In a blog post about the acquisition, Microsoft CTO of Cloud and AI Security Michal Braverman-Blumenstyk and Sam George, CVP of cloud and AI Azure IoT, said the acquisition will complement existing Azure IoT security capabilities. It will also give customers visibility into IoT devices that are already connected to their networks and manage security on existing IoT devices.
“With CyberX, customers can see a digital map of thousands of devices across a factory floor or within a building and gather information about their asset profile and vulnerabilities,” they wrote. “Gaining this visibility is not only critical for understanding where security risks may exist and then mitigating those risks but it is also a fundamental step to securely enable smart manufacturing, smart grid, and other digitization use cases across production facilities and the supply chain.”
This is Microsoft’s second IoT-related acquisition this year. In April, it bought Express Logic, a real-time operating system provider for IoT and devices at the edge powered by microcontroller units.
Microsoft has been building out its IoT security arsenal over the past couple years, and earlier this year made available a threat hunting service that works across customers’ clouds, data centers, endpoints, and IoT devices.
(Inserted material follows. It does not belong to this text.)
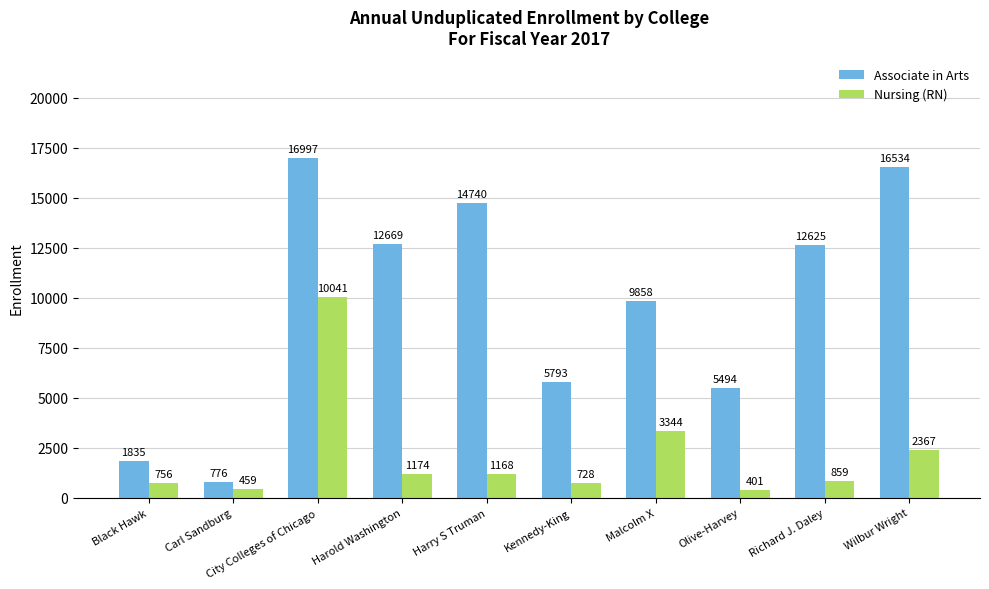

How many data points in Associate in Arts are less than 12625?

5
At the time it also rolled out Azure Security Center for IoT, which connects Azure cloud security, visibility, and analysis tools with the company’s Azure IoT Hub.
CyberX will bolster both of these IoT security services. “For example, in conjunction with Azure Sentinel … SecOps personnel will be able to identify threats that span operational technology- and IT-converged networks that were previously challenging to detect,” Braverman-Blumenstyk and George wrote.
The acquisition comes as the number of connected devices explodes — Gartner expects 25 billion of these by next year. They represent the fastest-growing attack landscape for organizations globally, according to F-Secure.
Because of this, IoT security startups have become hot acquisition targets for larger vendors and private equity firms alike as organizations look to converge their IT and OT security.
Last summer Cisco bought a small IoT security startup called Sentryo and used that company’s technology for its IoT security architecture. In the fall, Palo Alto Networks acquired IoT security startup Zingbox for $75 million, and used that technology to launch its first IoT security service this month.
And earlier this year Insight Partners bought IoT security startup Armis for $1.1 billion in the largest-ever enterprise IoT security software acquisition.